All of this will occur in a 1000-barrel-capacity aging room, which lives in a custom-designed enclosed environment built to mimic the daily temperature and humidity fluctuations of an actual barrel room in Belgium.
“As the beers from these two methods develop, we will be able to see their differences and similarities. This parallel brewing process will allow us to deconstruct and tease out what matters most in making this kind of beer,” Gordon said. “It also has the added benefit of producing numerous batches of beer with varying flavor profiles that will be blended together to create a finished beer for consumers.”
With the vision of producing fruited and un-fruited lambic-style beers, the project will release these experiments in phases. The first year will see what will be called the “Propagation Series.” These beers will be made to test how the different yeasts and bacteria preform in the Beachwood Blendery environment.

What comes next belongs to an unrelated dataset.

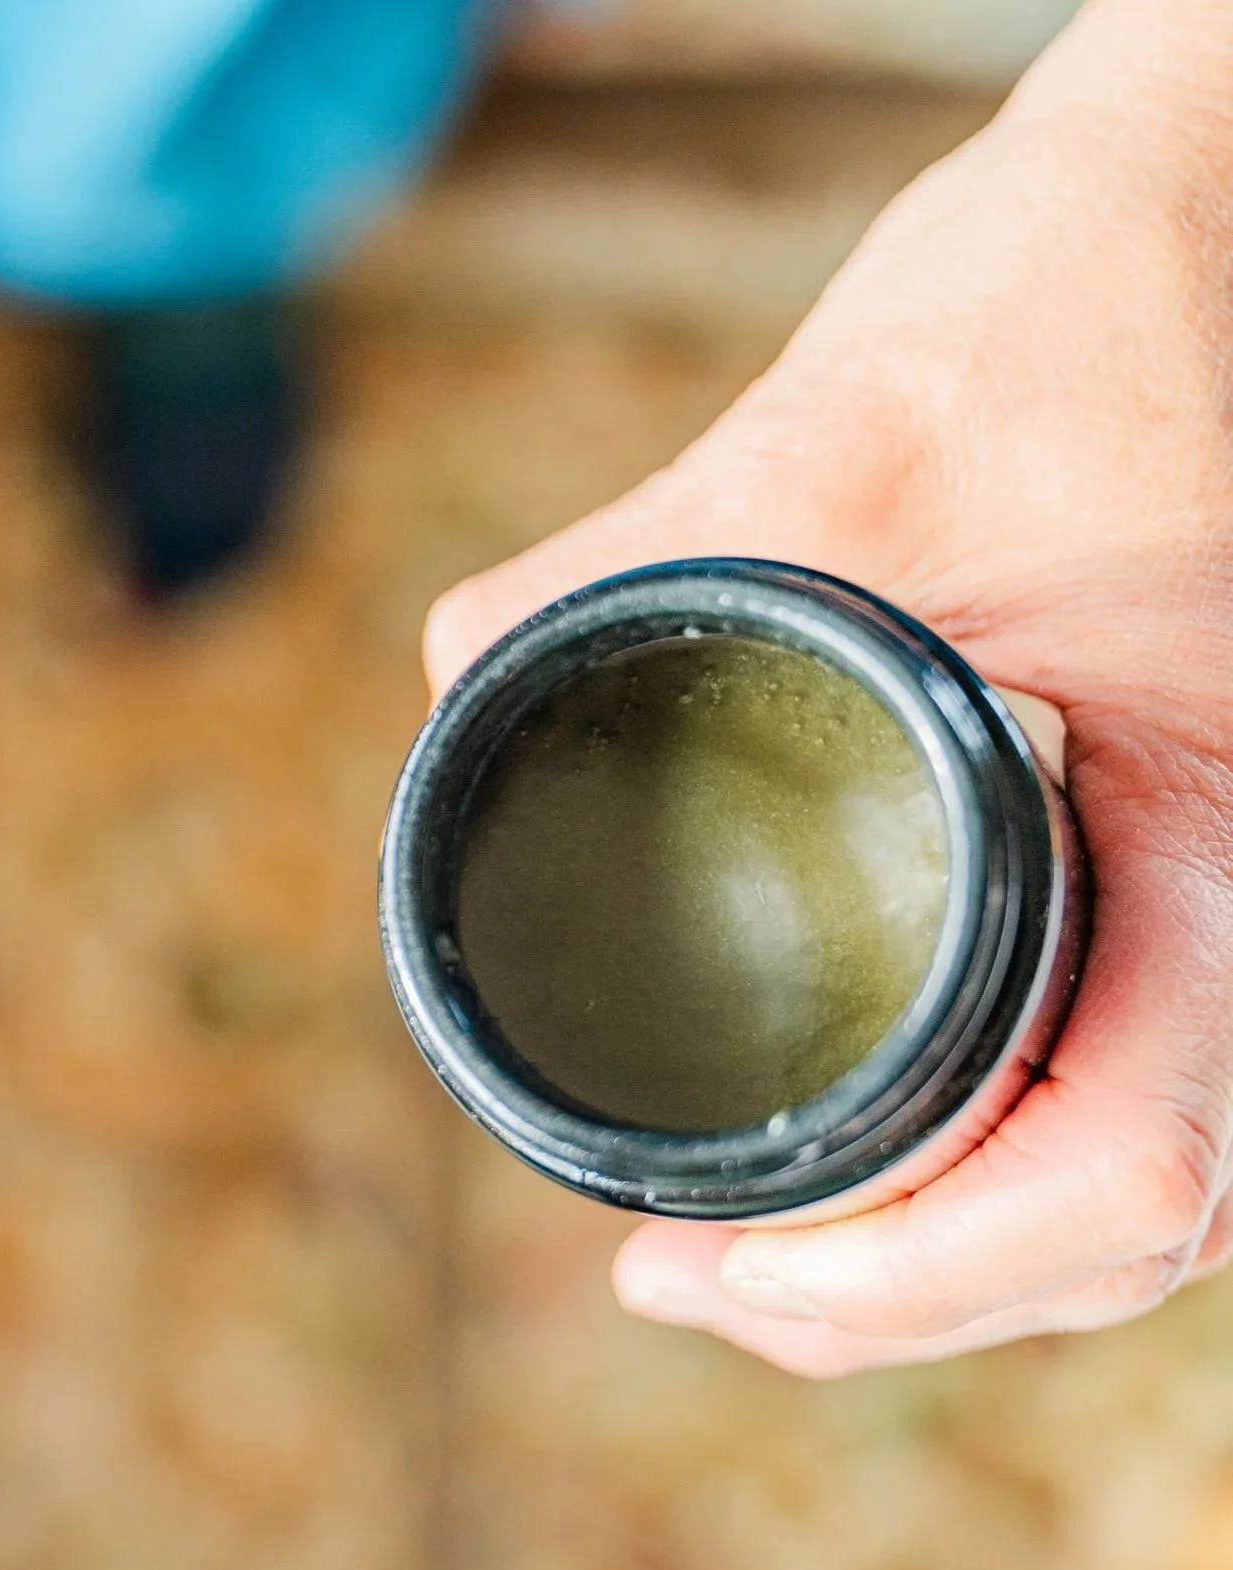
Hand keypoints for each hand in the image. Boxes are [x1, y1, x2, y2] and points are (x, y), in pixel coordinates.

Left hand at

The results of these experiments will factor into what will become their signature lambic-style beers.
Following the “Propagation Series,” Beachwood Blendery will begin producing a contemporary series of flavored lambic-styled beers, flavored not with traditional flavors like cherry (kriek), raspberry (framboise), peach (peche) or blackberry (cassis), but instead tropical fruits and spices inspired by Gordon’s many surf trips around the world.
The realization of the ultimate goal of Beachwood Blendery will come no earlier than three years after opening—an American-made “gueuze”, blended from a selection of one-year-old, two-year-old and three-year-old “lambics”. Though the beer will not be labeled as a gueuze or lambic (both are protected-designation terms reserved for products approved by the European Union), the beer will hopefully be as close to authentic as possible.